What you will do: Rewrite the satellite TV thread from "Just wondering if" up to and including "reality show channels.", switching "Discovery" to "National Geographic".

Text excerpt:
******************************

# Satellite TV



## GW75 (Feb 26, 2011)

Hi,

Just wondering if any of the forum members can give me some advice on which TV package/company to go with in the UAE.

Primarily I want to be able to watch live sport especially English football, US sports (NHL/NBA, ESPN shows like Sportscenter, and Aussie AFL and NRL in that order of importance/preference.

I would also like channels like Discovery if possible. I can live without the movies and reality show channels.

Thanks in advance for any suggestions.

Gareth


----------



## rsinner (Feb 3, 2009)

You will need to find out if you are in a Du or Etisalat covered area and subscribe to their packages. The other option is to buy a set top box yourself (or whatever it is called), and buy the decoder cards.
Whichever option you take up, the packages are standard: For EPL, Abu dhabi sports ; for Aussie sports taken Orbit Showtime sports package; For other sports al Jazeera sports; Discovery I think comes either free or as a part of the standard channels when you subscribe to Orbit Showtime. For pricing check this website (whichever option you choose, the pricing will be almost the same) - Packages


----------



## zin (Oct 28, 2010)

******************************

Data excerpt:
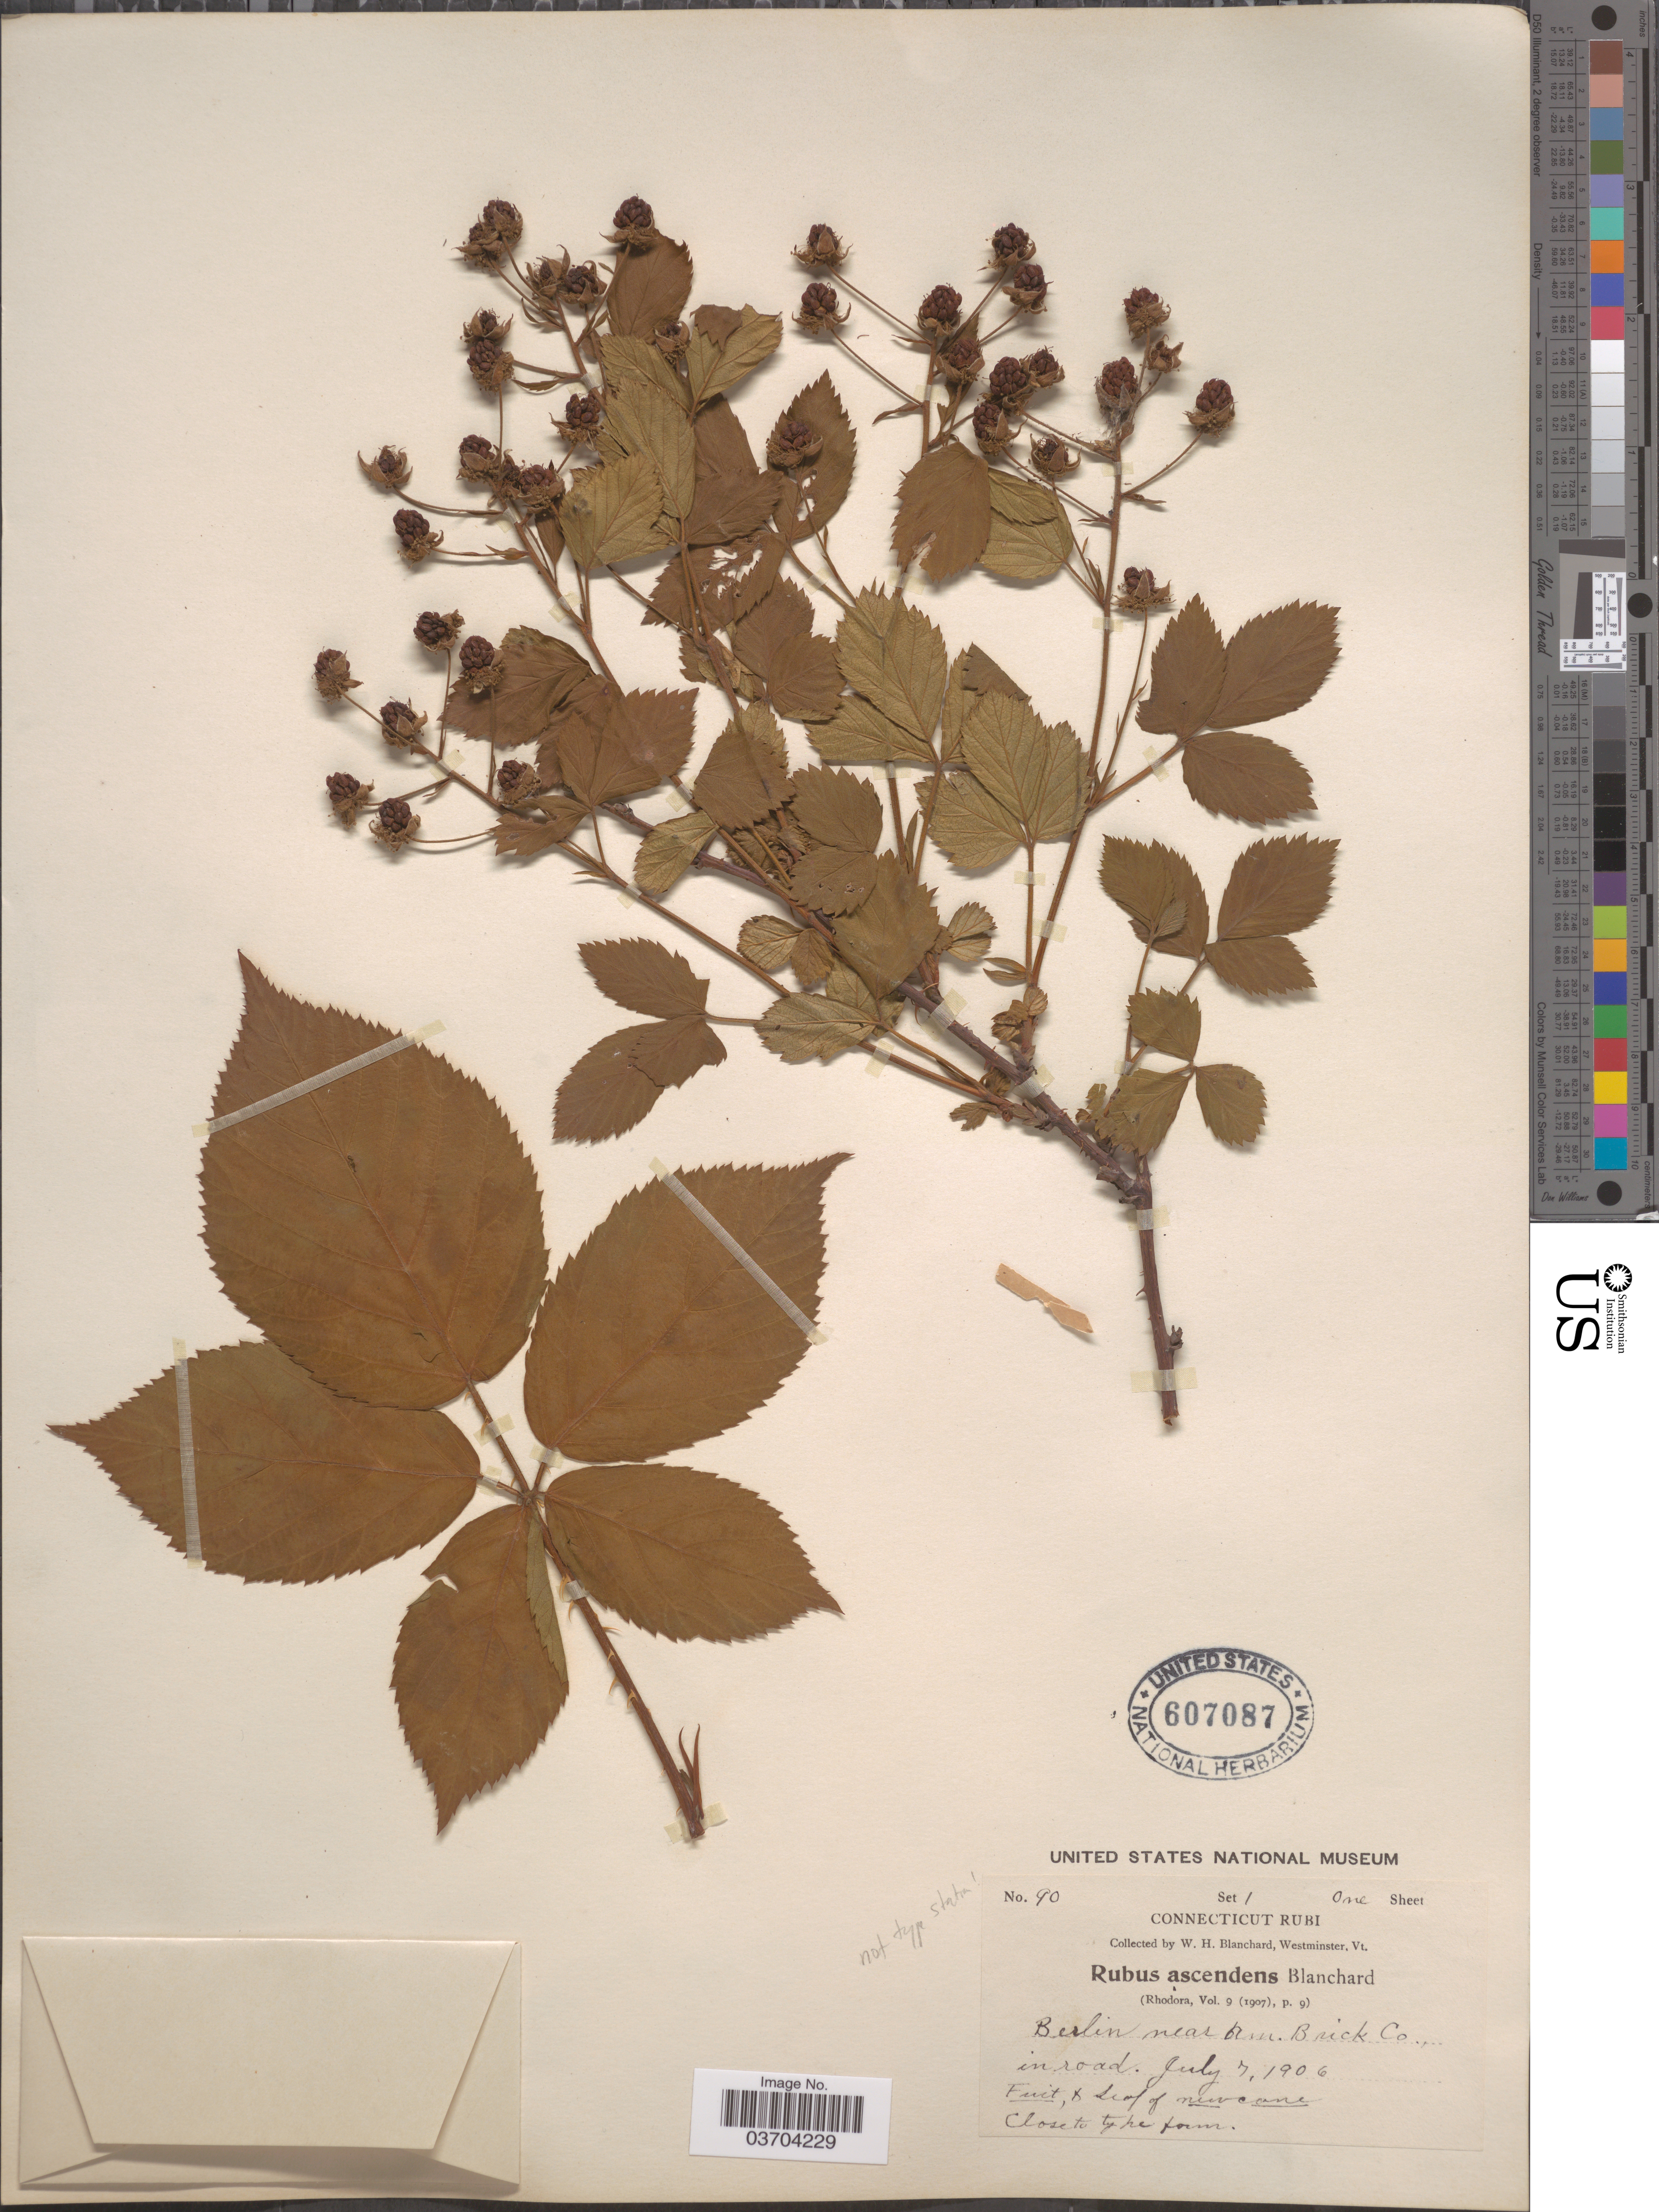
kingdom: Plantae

******************************

Answer to this exercise:
Just wondering if any of the forum members can give me some advice on which TV package/company to go with in the UAE.

Primarily I want to be able to watch live sport especially English football, US sports (NHL/NBA, ESPN shows like Sportscenter, and Aussie AFL and NRL in that order of importance/preference.

I would also like channels like National Geographic if possible. I can live without the movies and reality show channels.